## Exercise materials

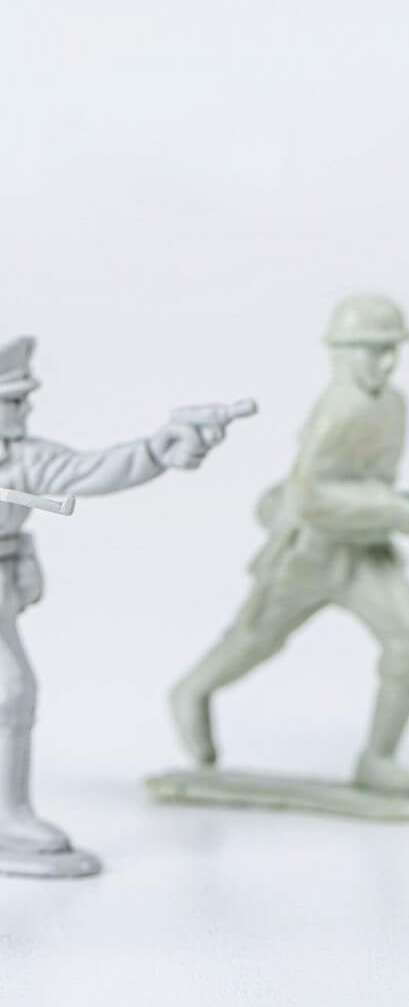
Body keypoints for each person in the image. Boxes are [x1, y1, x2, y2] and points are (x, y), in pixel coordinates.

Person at [169, 295, 409, 807]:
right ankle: (193, 690)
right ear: (340, 353)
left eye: (392, 350)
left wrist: (405, 509)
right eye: (372, 350)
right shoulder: (340, 408)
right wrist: (392, 509)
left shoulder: (393, 404)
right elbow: (309, 496)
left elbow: (369, 483)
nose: (386, 362)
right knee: (256, 640)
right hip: (310, 552)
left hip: (365, 551)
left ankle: (377, 759)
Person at [0, 334, 233, 876]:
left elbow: (89, 471)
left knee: (12, 694)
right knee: (9, 691)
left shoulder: (21, 460)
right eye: (14, 400)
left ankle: (8, 815)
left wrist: (156, 450)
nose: (25, 409)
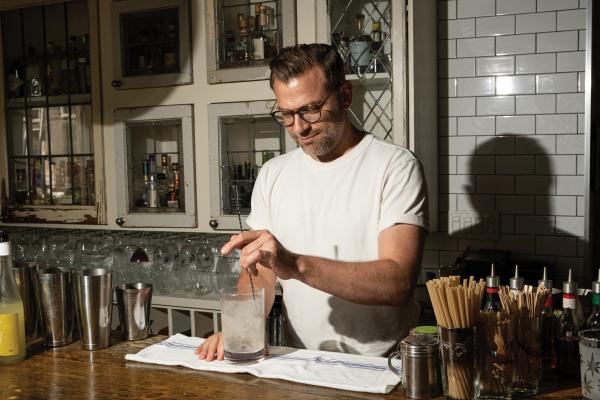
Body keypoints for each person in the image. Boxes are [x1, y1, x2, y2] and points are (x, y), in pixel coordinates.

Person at [196, 43, 428, 359]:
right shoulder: (273, 173)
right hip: (299, 359)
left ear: (345, 96)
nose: (299, 128)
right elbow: (261, 271)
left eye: (310, 110)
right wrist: (242, 328)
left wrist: (296, 265)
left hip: (381, 363)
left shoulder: (395, 167)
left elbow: (398, 282)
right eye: (286, 114)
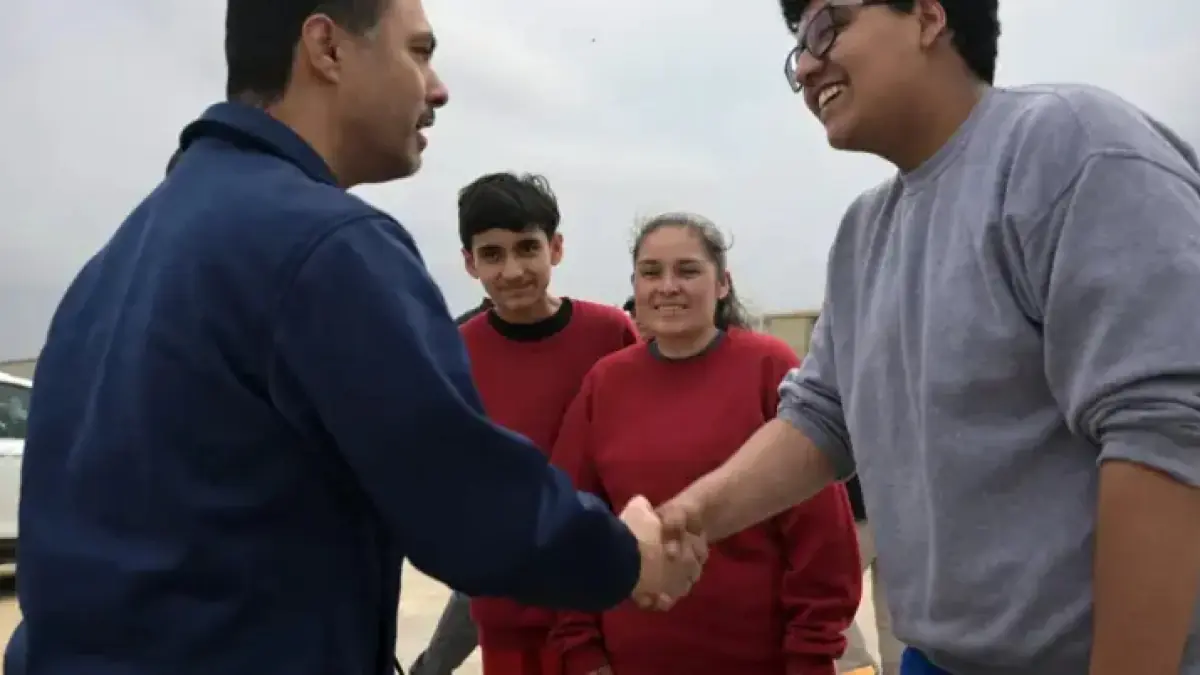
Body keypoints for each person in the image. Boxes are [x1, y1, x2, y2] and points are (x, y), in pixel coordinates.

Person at [7, 2, 704, 674]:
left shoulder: (113, 264)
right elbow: (462, 504)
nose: (438, 88)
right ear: (327, 47)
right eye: (418, 52)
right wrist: (627, 554)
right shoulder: (324, 244)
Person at [654, 1, 1200, 674]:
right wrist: (690, 516)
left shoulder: (1069, 146)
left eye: (826, 28)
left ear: (928, 17)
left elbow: (1166, 426)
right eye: (798, 50)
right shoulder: (864, 232)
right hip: (934, 658)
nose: (808, 67)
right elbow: (822, 417)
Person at [550, 213, 862, 675]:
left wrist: (810, 654)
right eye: (651, 272)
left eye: (688, 270)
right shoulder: (605, 382)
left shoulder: (767, 367)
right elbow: (571, 519)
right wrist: (581, 649)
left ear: (722, 284)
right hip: (629, 661)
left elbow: (821, 536)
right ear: (635, 285)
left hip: (759, 662)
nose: (667, 286)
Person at [835, 474, 901, 675]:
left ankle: (858, 667)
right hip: (898, 511)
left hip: (855, 514)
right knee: (895, 610)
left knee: (827, 597)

## Try it
In the records above, find each line that mentions the string "knee", then copy it.

## Output of the task
right knee: (256, 640)
left knee: (12, 694)
right knee: (9, 691)
right knee: (895, 610)
left knee: (827, 597)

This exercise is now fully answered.